Isaac Oliver has a great piece in the recent New Testament Studies on the ritual purity question concerning Peter staying in the home of Simon the Tanner in Acts 9:43. "Simon Peter Meets Simon the Tanner: The Ritual Insignificance of Tanning in Ancient Jerusalem," NTS 59 (2013): 50-60. Oliver shows the overwhelming way in which New Testament scholars have explained Peter's staying with Simon the Tanner as a nascent disregard for ritual purity even before Peter's vision in Acts 10 of the sheet with unclean animals. This is a comment I admit to having made in my courses on a number of occasions, but as Oliver points out, this is what the guild has taught us.

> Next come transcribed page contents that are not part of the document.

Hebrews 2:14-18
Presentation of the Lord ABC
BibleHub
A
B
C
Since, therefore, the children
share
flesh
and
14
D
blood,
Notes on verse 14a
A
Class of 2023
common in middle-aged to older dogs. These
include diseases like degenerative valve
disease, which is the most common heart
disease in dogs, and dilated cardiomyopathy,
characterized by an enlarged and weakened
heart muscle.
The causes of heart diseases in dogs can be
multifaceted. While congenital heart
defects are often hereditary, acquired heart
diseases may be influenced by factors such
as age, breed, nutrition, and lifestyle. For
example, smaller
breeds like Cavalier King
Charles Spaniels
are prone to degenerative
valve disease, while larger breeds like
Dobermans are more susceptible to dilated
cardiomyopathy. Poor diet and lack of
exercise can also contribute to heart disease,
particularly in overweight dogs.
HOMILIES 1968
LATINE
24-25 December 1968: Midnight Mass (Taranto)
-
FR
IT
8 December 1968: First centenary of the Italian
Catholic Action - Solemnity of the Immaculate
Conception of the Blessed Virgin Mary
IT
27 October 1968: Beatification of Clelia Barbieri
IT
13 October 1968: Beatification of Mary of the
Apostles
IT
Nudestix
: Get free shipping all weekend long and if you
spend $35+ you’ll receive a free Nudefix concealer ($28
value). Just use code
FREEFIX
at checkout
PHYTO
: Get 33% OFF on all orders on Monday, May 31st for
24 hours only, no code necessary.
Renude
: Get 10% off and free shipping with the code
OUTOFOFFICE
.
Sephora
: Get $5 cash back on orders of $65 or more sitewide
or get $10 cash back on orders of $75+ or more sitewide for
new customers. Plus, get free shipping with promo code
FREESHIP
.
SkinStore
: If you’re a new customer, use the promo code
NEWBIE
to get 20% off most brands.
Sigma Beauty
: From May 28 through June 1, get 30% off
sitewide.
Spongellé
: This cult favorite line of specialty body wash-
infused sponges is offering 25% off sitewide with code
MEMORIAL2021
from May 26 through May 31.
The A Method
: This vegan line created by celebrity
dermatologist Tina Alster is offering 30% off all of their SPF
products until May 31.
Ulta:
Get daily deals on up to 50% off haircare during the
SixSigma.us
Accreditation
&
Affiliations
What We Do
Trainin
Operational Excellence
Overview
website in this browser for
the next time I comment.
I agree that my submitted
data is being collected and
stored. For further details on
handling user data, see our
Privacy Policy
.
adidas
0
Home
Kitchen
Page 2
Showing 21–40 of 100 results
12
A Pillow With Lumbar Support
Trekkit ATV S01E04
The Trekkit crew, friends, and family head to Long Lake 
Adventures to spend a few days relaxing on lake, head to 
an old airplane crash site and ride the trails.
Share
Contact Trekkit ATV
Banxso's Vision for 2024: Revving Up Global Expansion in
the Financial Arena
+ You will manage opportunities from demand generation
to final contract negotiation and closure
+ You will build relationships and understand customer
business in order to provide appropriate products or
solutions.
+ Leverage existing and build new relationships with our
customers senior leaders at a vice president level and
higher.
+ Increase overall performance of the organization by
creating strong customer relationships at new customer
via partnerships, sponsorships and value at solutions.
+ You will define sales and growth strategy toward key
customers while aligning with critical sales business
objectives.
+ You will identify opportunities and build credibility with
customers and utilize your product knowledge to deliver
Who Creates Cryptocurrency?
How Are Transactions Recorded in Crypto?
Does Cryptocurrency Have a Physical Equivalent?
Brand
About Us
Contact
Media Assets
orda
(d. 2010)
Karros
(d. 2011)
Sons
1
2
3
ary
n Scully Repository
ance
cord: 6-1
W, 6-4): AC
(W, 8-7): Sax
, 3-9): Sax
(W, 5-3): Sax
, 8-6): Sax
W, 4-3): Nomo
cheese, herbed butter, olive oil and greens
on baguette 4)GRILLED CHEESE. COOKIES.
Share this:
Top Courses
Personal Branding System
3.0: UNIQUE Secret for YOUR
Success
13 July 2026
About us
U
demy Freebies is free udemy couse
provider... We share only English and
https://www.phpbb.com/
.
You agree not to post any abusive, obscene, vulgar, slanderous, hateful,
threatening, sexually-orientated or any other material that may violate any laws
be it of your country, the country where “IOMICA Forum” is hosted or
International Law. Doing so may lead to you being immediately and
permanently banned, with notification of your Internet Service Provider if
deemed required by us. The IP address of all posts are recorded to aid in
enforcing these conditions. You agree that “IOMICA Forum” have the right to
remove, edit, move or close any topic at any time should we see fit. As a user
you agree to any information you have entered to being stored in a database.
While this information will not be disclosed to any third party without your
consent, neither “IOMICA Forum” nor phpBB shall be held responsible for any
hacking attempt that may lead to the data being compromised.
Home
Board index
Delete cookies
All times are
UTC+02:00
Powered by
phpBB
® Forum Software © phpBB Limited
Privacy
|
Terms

The strength of the article is the way in which Oliver delves into the rabbinic sources on tanning and how the rabbis dislike of the occupation has been interpreted as a dislike based on ritual impurity. Oliver shows that their dislike is often due to the messiness and smelliness of the business and not due to ritual impurity. He argues that the average Jewish tanner would have been able to complete their work regularly without contracting ritual impurity. In addition, those tanners located near water sources were likely to be even more ritually pure due to their ability to easily purify themselves if need be. Note Simon's location in Joppa on the sea.

In conclusion, Oliver states that the author of Acts is not concerned with ritual impurity in the mention of Simon the Tanner, but this inclusion may have been intended to highlight the "socio-economic status of some members of the Jesus movement."

This is an article worth reading and an important corrective on generations of NT scholarship and teaching.